Sampling in Diffusion Models: SDEs vs. ODEs

Once a score-based diffusion model is trained, we can sample from it using either a stochastic differential equation (SDE) or a deterministic ordinary differential equation (ODE). This post explores both formulations and derives the probability flow ODE using the Fokker–Planck equation. We also explain the theoretical connection between DDPM (denoising diffusion probabilistic models) and DDIM (deterministic diffusion implicit models).

1. The Forward and Reverse SDE

We define a forward SDE that perturbs data \( \mathbf{x}_0 \sim p_{\text{data}} \) into noise:

\[ d\mathbf{x}_t = \mathbf{f}(\mathbf{x}_t, t) \, dt + g(t) \, d\mathbf{w}_t \]

where \( \mathbf{w}_t \) is standard Brownian motion. For example, in the variance-exploding (VE) setting:

\[ d\mathbf{x}_t = \sqrt{d\sigma^2(t)} \, d\mathbf{w}_t, \quad \text{with } \sigma(t) \text{ increasing.} \]

Under mild regularity conditions, the time-reversal of the above SDE is:

\[ d\mathbf{x}_t = \left[ \mathbf{f}(\mathbf{x}_t, t) - g(t)^2 \nabla_{\mathbf{x}} \log p_t(\mathbf{x}_t) \right] dt + g(t) d\bar{\mathbf{w}}_t \]

where \( \bar{\mathbf{w}}_t \) is standard Brownian motion in reverse time. If we have access to the score function \( \nabla_{\mathbf{x}} \log p_t(\mathbf{x}_t) \), we can simulate this reverse process.

2. The Fokker–Planck Equation

The Fokker–Planck equation describes the evolution of the density \( p_t(\mathbf{x}) \) over time for an SDE of the form:

\[ d\mathbf{x}_t = \mathbf{f}(\mathbf{x}_t, t) \, dt + g(t) \, d\mathbf{w}_t \]

The associated Fokker–Planck PDE is:

\[ \frac{\partial p}{\partial t} = -\nabla \cdot (\mathbf{f} p) + \frac{1}{2} \nabla \cdot \left( g^2 \nabla p \right) \]

This equation governs the forward density evolution of the stochastic process.

3. The Probability Flow ODE

Surprisingly, there exists a deterministic ODE that pushes forward the same densities \( p_t \) as the SDE. This is the Probability Flow ODE (PF-ODE).

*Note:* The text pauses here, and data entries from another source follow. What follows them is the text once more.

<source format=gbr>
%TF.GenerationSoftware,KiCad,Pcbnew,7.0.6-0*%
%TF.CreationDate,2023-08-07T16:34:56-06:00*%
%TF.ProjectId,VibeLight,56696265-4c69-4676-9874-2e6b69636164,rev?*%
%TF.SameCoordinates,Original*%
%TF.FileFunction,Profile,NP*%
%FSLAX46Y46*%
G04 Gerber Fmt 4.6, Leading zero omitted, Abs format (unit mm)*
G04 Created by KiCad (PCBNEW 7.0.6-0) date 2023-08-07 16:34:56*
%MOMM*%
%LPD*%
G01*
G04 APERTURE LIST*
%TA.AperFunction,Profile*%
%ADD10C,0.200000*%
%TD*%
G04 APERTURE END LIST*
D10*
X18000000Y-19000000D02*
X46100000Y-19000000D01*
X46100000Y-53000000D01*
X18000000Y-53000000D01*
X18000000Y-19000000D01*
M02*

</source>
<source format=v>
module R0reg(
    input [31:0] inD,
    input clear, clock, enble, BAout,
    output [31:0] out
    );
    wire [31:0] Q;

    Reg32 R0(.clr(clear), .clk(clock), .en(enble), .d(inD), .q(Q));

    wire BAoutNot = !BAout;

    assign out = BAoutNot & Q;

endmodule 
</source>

Let \( s_\theta(\mathbf{x}, t) \approx \nabla_{\mathbf{x}} \log p_t(\mathbf{x}) \) be the learned score function. Then the PF-ODE is:

\[ \frac{d\mathbf{x}_t}{dt} = \mathbf{f}(\mathbf{x}_t, t) - \frac{1}{2} g(t)^2 \nabla_{\mathbf{x}} \log p_t(\mathbf{x}_t) \]

Proof sketch: Assume both the SDE and the ODE induce the same marginal densities \( p_t \). From the Fokker–Planck equation, the drift of the equivalent ODE must match the instantaneous probability flux:

\[ \mathbf{v}(\mathbf{x}, t) = \mathbf{f}(\mathbf{x}, t) - \frac{1}{2} g(t)^2 \nabla_{\mathbf{x}} \log p_t(\mathbf{x}) \]

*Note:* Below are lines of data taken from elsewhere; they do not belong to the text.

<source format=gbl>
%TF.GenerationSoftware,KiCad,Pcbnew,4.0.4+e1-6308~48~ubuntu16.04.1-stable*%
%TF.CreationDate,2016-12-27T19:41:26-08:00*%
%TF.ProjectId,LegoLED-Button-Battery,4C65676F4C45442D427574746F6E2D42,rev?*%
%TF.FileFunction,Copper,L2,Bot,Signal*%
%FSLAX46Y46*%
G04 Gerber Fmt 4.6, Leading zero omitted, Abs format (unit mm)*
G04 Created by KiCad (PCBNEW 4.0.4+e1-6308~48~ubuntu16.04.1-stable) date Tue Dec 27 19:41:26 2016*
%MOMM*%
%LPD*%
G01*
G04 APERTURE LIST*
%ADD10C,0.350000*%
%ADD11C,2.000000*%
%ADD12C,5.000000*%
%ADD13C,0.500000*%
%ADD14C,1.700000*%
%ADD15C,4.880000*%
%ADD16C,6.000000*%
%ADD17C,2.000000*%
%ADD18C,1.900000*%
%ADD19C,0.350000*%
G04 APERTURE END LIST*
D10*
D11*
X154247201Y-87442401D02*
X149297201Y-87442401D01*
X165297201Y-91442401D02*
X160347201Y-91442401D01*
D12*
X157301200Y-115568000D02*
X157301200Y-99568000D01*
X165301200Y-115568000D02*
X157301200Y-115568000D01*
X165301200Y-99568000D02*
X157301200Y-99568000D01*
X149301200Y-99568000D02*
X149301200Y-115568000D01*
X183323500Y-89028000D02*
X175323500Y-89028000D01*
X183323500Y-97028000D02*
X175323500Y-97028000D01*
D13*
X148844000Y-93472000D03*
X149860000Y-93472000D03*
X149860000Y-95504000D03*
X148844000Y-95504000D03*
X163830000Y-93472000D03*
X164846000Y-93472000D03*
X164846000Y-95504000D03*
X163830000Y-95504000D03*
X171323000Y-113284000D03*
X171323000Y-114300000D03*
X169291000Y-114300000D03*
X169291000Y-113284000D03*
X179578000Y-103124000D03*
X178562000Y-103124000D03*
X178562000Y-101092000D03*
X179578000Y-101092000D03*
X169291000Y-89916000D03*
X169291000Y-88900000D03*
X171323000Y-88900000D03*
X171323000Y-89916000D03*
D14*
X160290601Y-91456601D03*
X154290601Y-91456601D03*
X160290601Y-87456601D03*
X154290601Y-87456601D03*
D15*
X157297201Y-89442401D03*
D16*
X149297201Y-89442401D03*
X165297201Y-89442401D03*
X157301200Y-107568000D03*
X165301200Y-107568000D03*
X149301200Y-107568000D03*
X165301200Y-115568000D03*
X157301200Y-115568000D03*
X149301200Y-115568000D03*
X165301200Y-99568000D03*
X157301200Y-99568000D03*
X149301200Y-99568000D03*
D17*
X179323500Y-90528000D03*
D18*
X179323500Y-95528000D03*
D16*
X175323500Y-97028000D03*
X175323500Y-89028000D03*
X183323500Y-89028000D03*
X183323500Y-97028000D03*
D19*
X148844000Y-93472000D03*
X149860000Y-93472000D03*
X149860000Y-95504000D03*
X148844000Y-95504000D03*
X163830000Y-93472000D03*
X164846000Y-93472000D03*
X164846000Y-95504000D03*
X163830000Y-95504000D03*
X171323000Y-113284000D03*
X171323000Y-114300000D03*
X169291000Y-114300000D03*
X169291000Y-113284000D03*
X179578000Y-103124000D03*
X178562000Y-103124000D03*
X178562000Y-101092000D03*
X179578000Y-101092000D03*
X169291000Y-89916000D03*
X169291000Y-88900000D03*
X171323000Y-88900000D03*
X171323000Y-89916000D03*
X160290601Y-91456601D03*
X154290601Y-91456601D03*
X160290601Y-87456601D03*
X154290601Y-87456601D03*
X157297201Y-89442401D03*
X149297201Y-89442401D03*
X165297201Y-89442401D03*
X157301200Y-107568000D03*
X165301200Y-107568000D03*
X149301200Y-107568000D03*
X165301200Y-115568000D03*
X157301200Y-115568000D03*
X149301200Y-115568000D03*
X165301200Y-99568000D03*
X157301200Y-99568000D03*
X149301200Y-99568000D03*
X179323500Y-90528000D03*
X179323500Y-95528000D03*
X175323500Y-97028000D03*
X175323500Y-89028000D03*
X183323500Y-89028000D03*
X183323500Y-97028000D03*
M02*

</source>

This shows that both the SDE and PF-ODE induce the same dynamics of \( p_t \), even though their trajectories differ.

4. DDPM vs DDIM: A Special Case

The original DDPM model samples via a stochastic Markov chain with Gaussian noise injection. Its continuous limit is a stochastic SDE.

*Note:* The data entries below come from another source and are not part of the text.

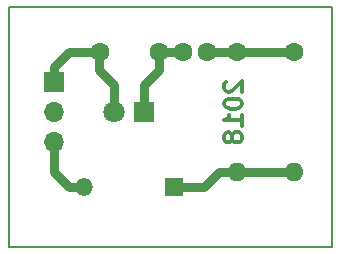
<source format=gbr>
%TF.GenerationSoftware,KiCad,Pcbnew,(5.0.0)*%
%TF.CreationDate,2018-10-05T06:04:53-03:00*%
%TF.ProjectId,LAVIGNA_GONZALO,4C415649474E415F474F4E5A414C4F2E,1*%
%TF.SameCoordinates,Original*%
%TF.FileFunction,Copper,L2,Bot,Signal*%
%TF.FilePolarity,Positive*%
%FSLAX46Y46*%
G04 Gerber Fmt 4.6, Leading zero omitted, Abs format (unit mm)*
G04 Created by KiCad (PCBNEW (5.0.0)) date 10/05/18 06:04:53*
%MOMM*%
%LPD*%
G01*
G04 APERTURE LIST*
%TA.AperFunction,NonConductor*%
%ADD10C,0.300000*%
%TD*%
%TA.AperFunction,NonConductor*%
%ADD11C,0.150000*%
%TD*%
%TA.AperFunction,ComponentPad*%
%ADD12C,1.600000*%
%TD*%
%TA.AperFunction,ComponentPad*%
%ADD13O,1.600000X1.600000*%
%TD*%
%TA.AperFunction,ComponentPad*%
%ADD14R,1.800000X1.800000*%
%TD*%
%TA.AperFunction,ComponentPad*%
%ADD15C,1.800000*%
%TD*%
%TA.AperFunction,ComponentPad*%
%ADD16R,1.500000X1.500000*%
%TD*%
%TA.AperFunction,ComponentPad*%
%ADD17O,1.500000X1.500000*%
%TD*%
%TA.AperFunction,ComponentPad*%
%ADD18R,1.700000X1.700000*%
%TD*%
%TA.AperFunction,ComponentPad*%
%ADD19O,1.700000X1.700000*%
%TD*%
%TA.AperFunction,ViaPad*%
%ADD20C,1.600000*%
%TD*%
%TA.AperFunction,Conductor*%
%ADD21C,0.800000*%
%TD*%
G04 APERTURE END LIST*
D10*
X132671428Y-68548571D02*
X132600000Y-68620000D01*
X132528571Y-68762857D01*
X132528571Y-69120000D01*
X132600000Y-69262857D01*
X132671428Y-69334285D01*
X132814285Y-69405714D01*
X132957142Y-69405714D01*
X133171428Y-69334285D01*
X134028571Y-68477142D01*
X134028571Y-69405714D01*
X132528571Y-70334285D02*
X132528571Y-70477142D01*
X132600000Y-70620000D01*
X132671428Y-70691428D01*
X132814285Y-70762857D01*
X133100000Y-70834285D01*
X133457142Y-70834285D01*
X133742857Y-70762857D01*
X133885714Y-70691428D01*
X133957142Y-70620000D01*
X134028571Y-70477142D01*
X134028571Y-70334285D01*
X133957142Y-70191428D01*
X133885714Y-70120000D01*
X133742857Y-70048571D01*
X133457142Y-69977142D01*
X133100000Y-69977142D01*
X132814285Y-70048571D01*
X132671428Y-70120000D01*
X132600000Y-70191428D01*
X132528571Y-70334285D01*
X134028571Y-72262857D02*
X134028571Y-71405714D01*
X134028571Y-71834285D02*
X132528571Y-71834285D01*
X132742857Y-71691428D01*
X132885714Y-71548571D01*
X132957142Y-71405714D01*
X133171428Y-73120000D02*
X133100000Y-72977142D01*
X133028571Y-72905714D01*
X132885714Y-72834285D01*
X132814285Y-72834285D01*
X132671428Y-72905714D01*
X132600000Y-72977142D01*
X132528571Y-73120000D01*
X132528571Y-73405714D01*
X132600000Y-73548571D01*
X132671428Y-73620000D01*
X132814285Y-73691428D01*
X132885714Y-73691428D01*
X133028571Y-73620000D01*
X133100000Y-73548571D01*
X133171428Y-73405714D01*
X133171428Y-73120000D01*
X133242857Y-72977142D01*
X133314285Y-72905714D01*
X133457142Y-72834285D01*
X133742857Y-72834285D01*
X133885714Y-72905714D01*
X133957142Y-72977142D01*
X134028571Y-73120000D01*
X134028571Y-73405714D01*
X133957142Y-73548571D01*
X133885714Y-73620000D01*
X133742857Y-73691428D01*
X133457142Y-73691428D01*
X133314285Y-73620000D01*
X133242857Y-73548571D01*
X133171428Y-73405714D01*
D11*
X114300000Y-82550000D02*
X114300000Y-62230000D01*
X141605000Y-82550000D02*
X114300000Y-82550000D01*
X141605000Y-62230000D02*
X141605000Y-82550000D01*
X114300000Y-62230000D02*
X141605000Y-62230000D01*
D12*
%TO.P,R2,1*%
%TO.N,Net-(C1-Pad1)*%
X138430000Y-66040000D03*
D13*
%TO.P,R2,2*%
%TO.N,Net-(D2-Pad1)*%
X138430000Y-76200000D03*
%TD*%
D12*
%TO.P,C1,1*%
%TO.N,Net-(C1-Pad1)*%
X127000000Y-66040000D03*
%TO.P,C1,2*%
%TO.N,Net-(C1-Pad2)*%
X122000000Y-66040000D03*
%TD*%
D14*
%TO.P,D1,1*%
%TO.N,Net-(C1-Pad1)*%
X125730000Y-71120000D03*
D15*
%TO.P,D1,2*%
%TO.N,Net-(C1-Pad2)*%
X123190000Y-71120000D03*
%TD*%
D16*
%TO.P,D2,1*%
%TO.N,Net-(D2-Pad1)*%
X128270000Y-77470000D03*
D17*
%TO.P,D2,2*%
%TO.N,Net-(D2-Pad2)*%
X120650000Y-77470000D03*
%TD*%
D18*
%TO.P,J1,1*%
%TO.N,Net-(C1-Pad2)*%
X118110000Y-68580000D03*
D19*
%TO.P,J1,2*%
%TO.N,Net-(J1-Pad2)*%
X118110000Y-71120000D03*
%TO.P,J1,3*%
%TO.N,Net-(D2-Pad2)*%
X118110000Y-73660000D03*
%TD*%
D12*
%TO.P,R1,1*%
%TO.N,Net-(C1-Pad1)*%
X133604000Y-66040000D03*
D13*
%TO.P,R1,2*%
%TO.N,Net-(D2-Pad1)*%
X133604000Y-76200000D03*
%TD*%
D20*
%TO.N,Net-(C1-Pad1)*%
X129032000Y-66040000D03*
X131064000Y-66040000D03*
%TD*%
D21*
%TO.N,Net-(C1-Pad1)*%
X127000000Y-66040000D02*
X129032000Y-66040000D01*
X131064000Y-66040000D02*
X133350000Y-66040000D01*
X127000000Y-67564000D02*
X127000000Y-66040000D01*
X125730000Y-71120000D02*
X125730000Y-68834000D01*
X125730000Y-68834000D02*
X127000000Y-67564000D01*
X133604000Y-66040000D02*
X138430000Y-66040000D01*
%TO.N,Net-(C1-Pad2)*%
X120904000Y-66040000D02*
X122000000Y-66040000D01*
X119380000Y-66040000D02*
X120904000Y-66040000D01*
X118110000Y-68580000D02*
X118110000Y-67310000D01*
X118110000Y-67310000D02*
X119380000Y-66040000D01*
X123190000Y-68834000D02*
X123190000Y-71120000D01*
X121920000Y-67564000D02*
X123190000Y-68834000D01*
X122000000Y-66040000D02*
X121920000Y-66120000D01*
X121920000Y-66120000D02*
X121920000Y-67564000D01*
%TO.N,Net-(D2-Pad1)*%
X130810000Y-77470000D02*
X128270000Y-77470000D01*
X133350000Y-76200000D02*
X132080000Y-76200000D01*
X132080000Y-76200000D02*
X130810000Y-77470000D01*
X133604000Y-76200000D02*
X138430000Y-76200000D01*
%TO.N,Net-(D2-Pad2)*%
X118110000Y-76200000D02*
X118110000Y-73660000D01*
X120650000Y-77470000D02*
X119380000Y-77470000D01*
X119380000Y-77470000D02*
X118110000Y-76200000D01*
%TD*%
M02*

</source>
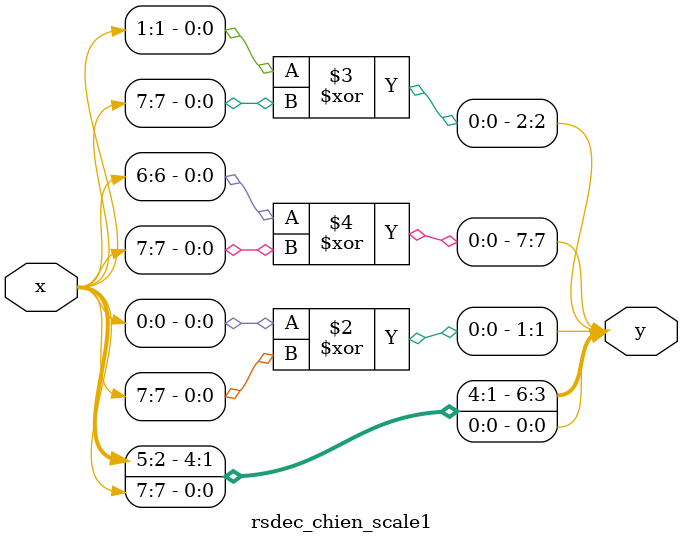
<source format=sv>
module rsdec_chien_scale1 (y, x);
	input [7:0] x;
	output [7:0] y;
	reg [7:0] y;

	always @ (x)
	begin
		y[0] = x[7];
		y[1] = x[0] ^ x[7];
		y[2] = x[1] ^ x[7];
		y[3] = x[2];
		y[4] = x[3];
		y[5] = x[4];
		y[6] = x[5];
		y[7] = x[6] ^ x[7];
	end
endmodule


</source>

In contrast, DDIM introduces a non-Markovian deterministic sampling process. It turns out DDIM can be derived as a discretization of the PF-ODE.

In particular, DDIM sampling solves:

\[ d\mathbf{x}_t = \left( \mathbf{f}(\mathbf{x}_t, t) - \frac{1}{2} g(t)^2 s_\theta(\mathbf{x}_t, t) \right) dt \]

Hence, DDIM is the ODE counterpart of DDPM. This unifies the picture: DDPM ↔ SDE, DDIM ↔ ODE.

5. Practical Considerations

Stochastic sampling (SDE): generally more diverse but can be slower and harder to control.
Deterministic sampling (ODE): faster and amenable to control/conditioning, but less diverse.
Advanced solvers like Runge–Kutta or Heun’s method are used to numerically integrate the ODE or SDE.

6. Conclusion

Once trained, a score-based diffusion model defines a family of evolving densities. We can sample from this family using either stochastic dynamics (SDE) or deterministic ones (ODE), both derived from the same Fokker–Planck equation. This duality underpins the connection between DDPM and DDIM, and offers flexibility in the tradeoff between diversity and speed in generative modeling.